Jodi Ransom began the session by voicing her concerns about the resale clause in the lease, specifically the issue about MHA or Thistle having 'first right of refusal' when a resident decided they wanted to sell their home. Paul Keaton answered that besides being a benefit to residents who might not be able to sell their home, this built-in option was not automatic (something to be decided within the first two weeks of intent to sell), but designed to, if necessary, allow MHA or Thistle to be able to buy the home to adjust the balance of units in different rental tiers, or to be able to move newer homes in the park. This arrangement would not affect the initial sales price of the home set by the resident. However, if the first right of refusal option was exercised by MHA or Thistle, a separate appraisal of the home would be made by a qualified appraiser, taking into account the uniqueness of the park's location and remodeling. The buyer of the home would still have to income qualify, and would need to attend a 'home orientation' session by Thistle. Etta acknowledged that the process of making an appraisal could be subjective, but the principle of fairness would be paramount when making this kind of decision.

Roger Dorris wondered if the value of one's home would relfect any improvements made to it by the homeowner. The answer is, essentially, yes. A person desiring to sell his or her home can base their price on a number of factors, including improvements made and location, without pressure from any outside group. However, they must make their home available to a buyer in their corresponding income tier. If the first right of refusal option was exercised by MHA or Thistle, a second, professional appraisal would be made that would take those improvements into account. The MHA has worked to ensure that there are no sales caps on a home. To be able to sell one's home, however, the buyer must income qualify. Thistle or MHA will not choose who the buyer of a home is, but if the home does not sell, they will ask that the sales price be examined. In addition, in the event that the home sits on the market for over (?) months, a policy is being formulated that will allow a home to be sold to someone in a higher income bracket.

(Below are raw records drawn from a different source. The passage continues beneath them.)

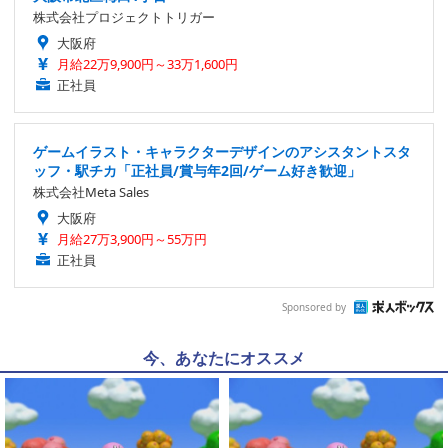
株式会社プロジェクトトリガー
大阪府
月給22万9,900円～33万1,600円
正社員
ゲームイラスト・キャラクターデザインのアシスタントスタ
ッフ・駅チカ「正社員/賞与年2回/ゲーム好き歓迎」
株式会社Meta Sales
大阪府
月給27万3,900円～55万円
正社員
Sponsored by
今、あなたにオススメ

Karen Yakouskin inquired about the status of the demonstration home on lot 81. She and other residents have been concerned that this home is an eyesore and was unsure of what what happening with it. Jonathan responded that active arrangements are proceeding and a final agreement is imminent. The home will be remodeled by a group of environmental design students and staff from the University of Colorado. The collaborative nature of the project was described in detail. When this project is finished, by the spring of 2006, the MHA will own an energy efficient home that a market-rate buyer can acquire, which will help the Park's bottom line as well as being a study for how modifications can be made to existing mobile homes anywhere in the country. The MHA's contribution to this project is primarily the donation of the use of the lot, which was previously vacant. Moving and setting costs are being reimbursed by Thistle Community housing, who is also contributing a sizeable amount of money to the remodeling project. The University is also contributing financially through grants. The process of reconstruction should be starting this summer.

Helen Smith asked about the process of replacing a home and what sizes of homes were to be allowed. Etta Habegger responded that once the new site plan for the park was approved by the city, each and every lot would have a designated replacement size. Some lots, because of their small size, could house two-story homes.